Exercise goal ::
Show each line of the records that contains the string "True", treating uppercase and lowercase letters as different.

Data for the task ::
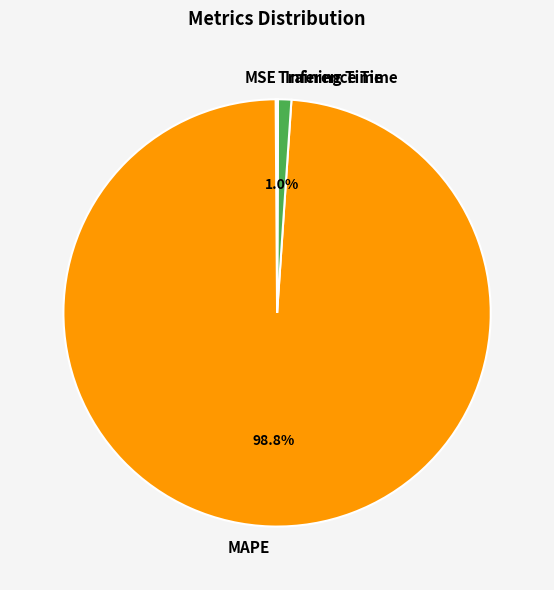

Which category has the biggest portion of the pie?

MAPE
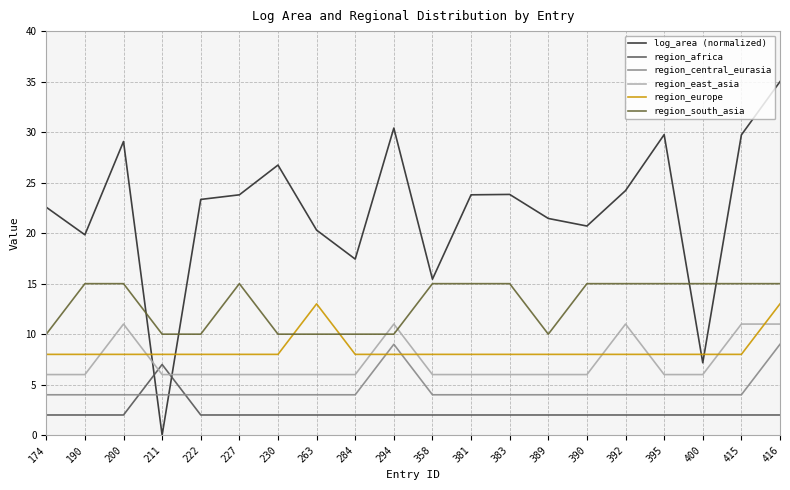

How many lines are shown in the chart?

6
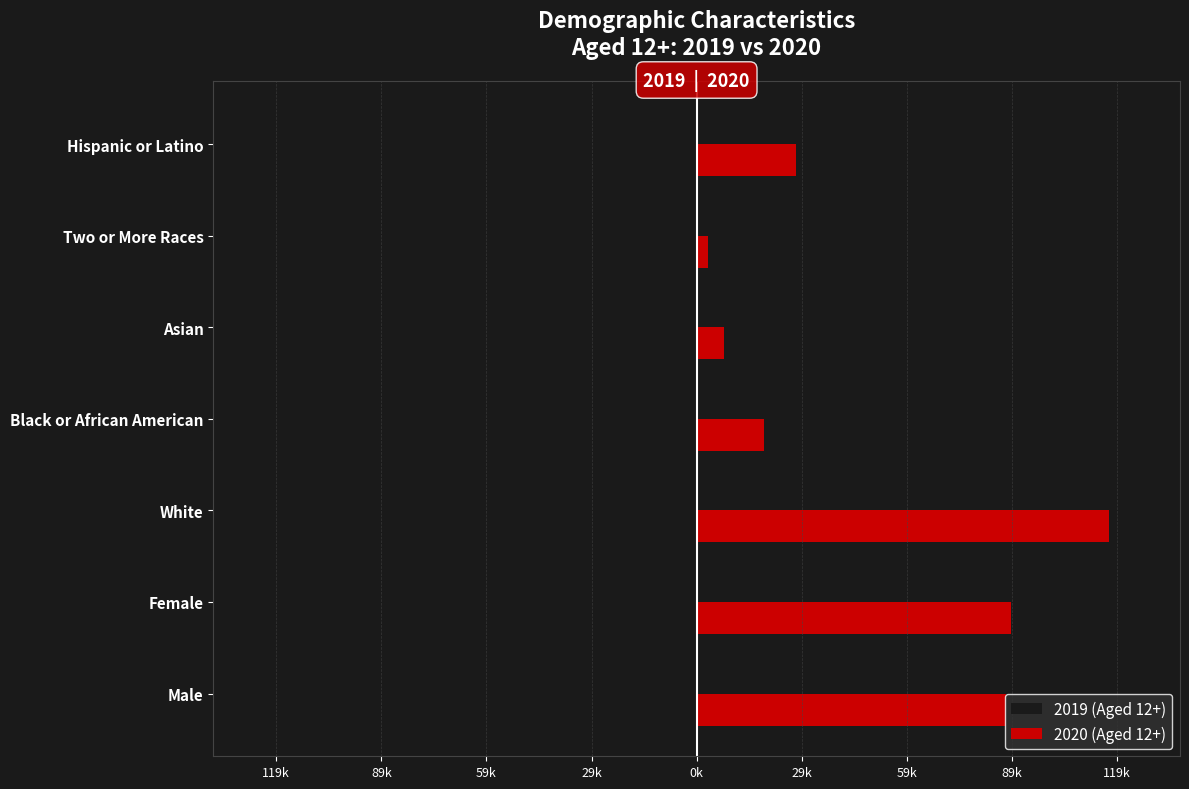

What is the difference between the maximum and minimum values in the 2020 (Aged 12+) series?

114191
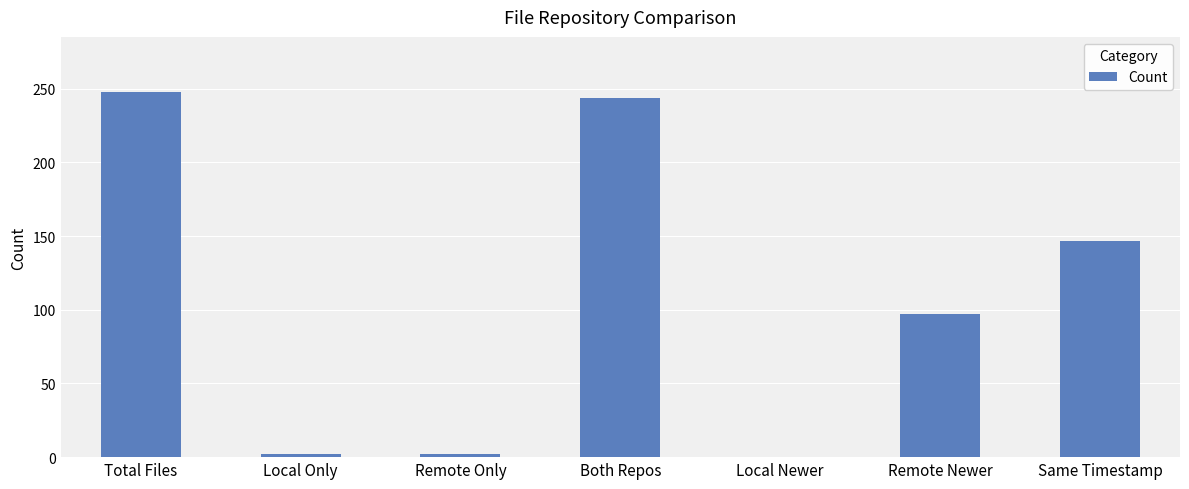

True or false: the data shows 2 at Local Only.

True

Response box ::
True or false: the data shows 2 at Local Only.
True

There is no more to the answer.